(Hardware design source data)

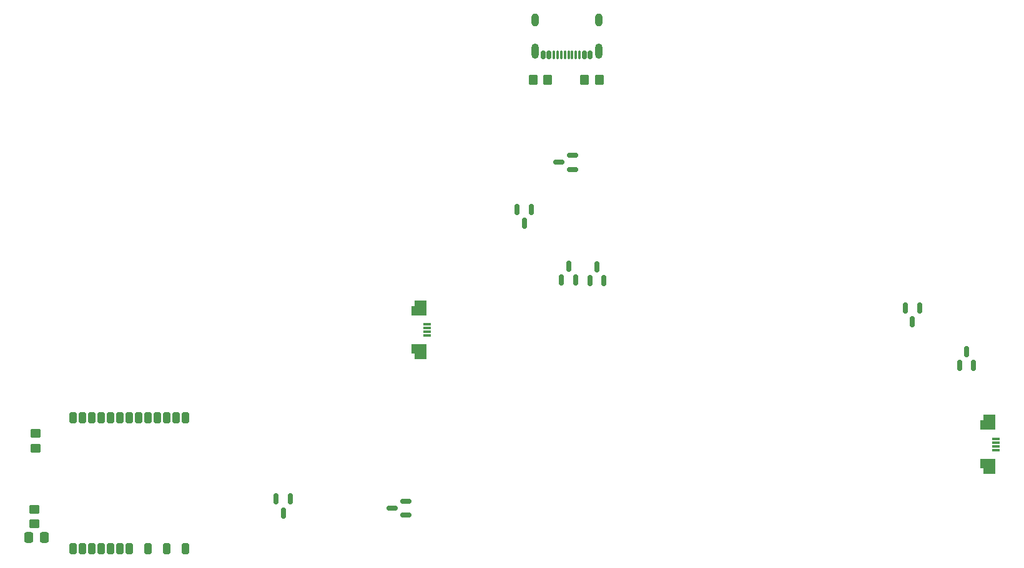
<source format=gbr>
%TF.GenerationSoftware,KiCad,Pcbnew,9.0.2*%
%TF.CreationDate,2025-07-08T14:50:53+02:00*%
%TF.ProjectId,FMControllerSeed,464d436f-6e74-4726-9f6c-6c6572536565,rev?*%
%TF.SameCoordinates,Original*%
%TF.FileFunction,Paste,Top*%
%TF.FilePolarity,Positive*%
%FSLAX46Y46*%
G04 Gerber Fmt 4.6, Leading zero omitted, Abs format (unit mm)*
G04 Created by KiCad (PCBNEW 9.0.2) date 2025-07-08 14:50:53*
%MOMM*%
%LPD*%
G01*
G04 APERTURE LIST*
G04 Aperture macros list*
%AMRoundRect*
0 Rectangle with rounded corners*
0 $1 Rounding radius*
0 $2 $3 $4 $5 $6 $7 $8 $9 X,Y pos of 4 corners*
0 Add a 4 corners polygon primitive as box body*
4,1,4,$2,$3,$4,$5,$6,$7,$8,$9,$2,$3,0*
0 Add four circle primitives for the rounded corners*
1,1,$1+$1,$2,$3*
1,1,$1+$1,$4,$5*
1,1,$1+$1,$6,$7*
1,1,$1+$1,$8,$9*
0 Add four rect primitives between the rounded corners*
20,1,$1+$1,$2,$3,$4,$5,0*
20,1,$1+$1,$4,$5,$6,$7,0*
20,1,$1+$1,$6,$7,$8,$9,0*
20,1,$1+$1,$8,$9,$2,$3,0*%
%AMFreePoly0*
4,1,7,1.050000,-0.975000,-0.250000,-0.975000,-0.250000,-0.625000,-1.050000,-0.625000,-1.050000,0.975000,1.050000,0.975000,1.050000,-0.975000,1.050000,-0.975000,$1*%
%AMFreePoly1*
4,1,7,1.050000,-0.625000,0.250000,-0.625000,0.250000,-0.975000,-1.050000,-0.975000,-1.050000,0.975000,1.050000,0.975000,1.050000,-0.625000,1.050000,-0.625000,$1*%
G04 Aperture macros list end*
%ADD10RoundRect,0.150000X0.587500X0.150000X-0.587500X0.150000X-0.587500X-0.150000X0.587500X-0.150000X0*%
%ADD11RoundRect,0.150000X0.150000X-0.587500X0.150000X0.587500X-0.150000X0.587500X-0.150000X-0.587500X0*%
%ADD12RoundRect,0.075000X-0.475000X0.075000X-0.475000X-0.075000X0.475000X-0.075000X0.475000X0.075000X0*%
%ADD13FreePoly0,270.000000*%
%ADD14FreePoly1,270.000000*%
%ADD15RoundRect,0.250000X0.350000X0.450000X-0.350000X0.450000X-0.350000X-0.450000X0.350000X-0.450000X0*%
%ADD16RoundRect,0.250000X0.250000X0.500000X-0.250000X0.500000X-0.250000X-0.500000X0.250000X-0.500000X0*%
%ADD17RoundRect,0.250000X-0.250000X-0.500000X0.250000X-0.500000X0.250000X0.500000X-0.250000X0.500000X0*%
%ADD18RoundRect,0.250000X0.337500X0.475000X-0.337500X0.475000X-0.337500X-0.475000X0.337500X-0.475000X0*%
%ADD19RoundRect,0.250000X-0.350000X-0.450000X0.350000X-0.450000X0.350000X0.450000X-0.350000X0.450000X0*%
%ADD20RoundRect,0.150000X-0.150000X0.587500X-0.150000X-0.587500X0.150000X-0.587500X0.150000X0.587500X0*%
%ADD21RoundRect,0.150000X0.150000X0.425000X-0.150000X0.425000X-0.150000X-0.425000X0.150000X-0.425000X0*%
%ADD22RoundRect,0.075000X0.075000X0.500000X-0.075000X0.500000X-0.075000X-0.500000X0.075000X-0.500000X0*%
%ADD23O,1.000000X2.100000*%
%ADD24O,1.000000X1.800000*%
%ADD25RoundRect,0.250000X-0.450000X0.350000X-0.450000X-0.350000X0.450000X-0.350000X0.450000X0.350000X0*%
G04 APERTURE END LIST*
D10*
%TO.C,D7*%
X126227500Y-120152500D03*
X126227500Y-118252500D03*
X124352500Y-119202500D03*
%TD*%
D11*
%TO.C,D3*%
X147330000Y-88260000D03*
X149230000Y-88260000D03*
X148280000Y-86385000D03*
%TD*%
D12*
%TO.C,StickR1*%
X206230000Y-109810000D03*
X206230000Y-110310000D03*
X206230000Y-110810000D03*
X206230000Y-111310000D03*
D13*
X205105000Y-107560000D03*
D14*
X205105000Y-113560000D03*
%TD*%
D15*
%TO.C,R4*%
X152440000Y-61050000D03*
X150440000Y-61050000D03*
%TD*%
D16*
%TO.C,U1*%
X96350000Y-106970000D03*
X93810000Y-106970000D03*
X91270000Y-106970000D03*
D17*
X91270000Y-124750000D03*
D16*
X88730000Y-106970000D03*
X86190000Y-106970000D03*
D17*
X96350000Y-124750000D03*
D16*
X83650000Y-106970000D03*
D17*
X83650000Y-124750000D03*
X86190000Y-124750000D03*
X88730000Y-124750000D03*
D16*
X82380000Y-106970000D03*
D17*
X82380000Y-124750000D03*
X84920000Y-124750000D03*
X87460000Y-124750000D03*
D16*
X95080000Y-106970000D03*
X92540000Y-106970000D03*
X90000000Y-106970000D03*
X87460000Y-106970000D03*
X84920000Y-106970000D03*
X81110000Y-106970000D03*
D17*
X81110000Y-124750000D03*
X93810000Y-124750000D03*
%TD*%
D11*
%TO.C,D4*%
X151170000Y-88330000D03*
X153070000Y-88330000D03*
X152120000Y-86455000D03*
%TD*%
D12*
%TO.C,StickL1*%
X129125000Y-94250000D03*
X129125000Y-94750000D03*
X129125000Y-95250000D03*
X129125000Y-95750000D03*
D13*
X128000000Y-92000000D03*
D14*
X128000000Y-98000000D03*
%TD*%
D11*
%TO.C,D5*%
X201322500Y-99815000D03*
X203222500Y-99815000D03*
X202272500Y-97940000D03*
%TD*%
D10*
%TO.C,D2*%
X148837500Y-73200000D03*
X148837500Y-71300000D03*
X146962500Y-72250000D03*
%TD*%
D18*
%TO.C,C1*%
X77157500Y-123190000D03*
X75082500Y-123190000D03*
%TD*%
D19*
%TO.C,R3*%
X143480000Y-61050000D03*
X145480000Y-61050000D03*
%TD*%
D20*
%TO.C,D8*%
X110550000Y-117972500D03*
X108650000Y-117972500D03*
X109600000Y-119847500D03*
%TD*%
D21*
%TO.C,J1*%
X151233509Y-57688509D03*
X150433509Y-57688509D03*
D22*
X149283509Y-57688509D03*
X148283509Y-57688509D03*
X147783509Y-57688509D03*
X146783509Y-57688509D03*
D21*
X145633509Y-57688509D03*
X144833509Y-57688509D03*
X144833509Y-57688509D03*
X145633509Y-57688509D03*
D22*
X146283509Y-57688509D03*
X147283509Y-57688509D03*
X148783509Y-57688509D03*
X149783509Y-57688509D03*
D21*
X150433509Y-57688509D03*
X151233509Y-57688509D03*
D23*
X152353509Y-57113509D03*
D24*
X152353509Y-52933509D03*
D23*
X143713509Y-57113509D03*
D24*
X143713509Y-52933509D03*
%TD*%
D20*
%TO.C,D1*%
X143220000Y-78642500D03*
X141320000Y-78642500D03*
X142270000Y-80517500D03*
%TD*%
D25*
%TO.C,R2*%
X75830000Y-119350000D03*
X75830000Y-121350000D03*
%TD*%
%TO.C,R1*%
X76010000Y-109050000D03*
X76010000Y-111050000D03*
%TD*%
D20*
%TO.C,D6*%
X195875000Y-92012500D03*
X193975000Y-92012500D03*
X194925000Y-93887500D03*
%TD*%
M02*

</source>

▸ **Exercise requirements**
Of the lines above, extract only those from the line with "X82380000Y-124750000D03*" to the line with "X108650000Y-117972500D03*", both included, exactly as written.

▸ **Output of the task**
X82380000Y-124750000D03*
X84920000Y-124750000D03*
X87460000Y-124750000D03*
D16*
X95080000Y-106970000D03*
X92540000Y-106970000D03*
X90000000Y-106970000D03*
X87460000Y-106970000D03*
X84920000Y-106970000D03*
X81110000Y-106970000D03*
D17*
X81110000Y-124750000D03*
X93810000Y-124750000D03*
%TD*%
D11*
%TO.C,D4*%
X151170000Y-88330000D03*
X153070000Y-88330000D03*
X152120000Y-86455000D03*
%TD*%
D12*
%TO.C,StickL1*%
X129125000Y-94250000D03*
X129125000Y-94750000D03*
X129125000Y-95250000D03*
X129125000Y-95750000D03*
D13*
X128000000Y-92000000D03*
D14*
X128000000Y-98000000D03*
%TD*%
D11*
%TO.C,D5*%
X201322500Y-99815000D03*
X203222500Y-99815000D03*
X202272500Y-97940000D03*
%TD*%
D10*
%TO.C,D2*%
X148837500Y-73200000D03*
X148837500Y-71300000D03*
X146962500Y-72250000D03*
%TD*%
D18*
%TO.C,C1*%
X77157500Y-123190000D03*
X75082500Y-123190000D03*
%TD*%
D19*
%TO.C,R3*%
X143480000Y-61050000D03*
X145480000Y-61050000D03*
%TD*%
D20*
%TO.C,D8*%
X110550000Y-117972500D03*
X108650000Y-117972500D03*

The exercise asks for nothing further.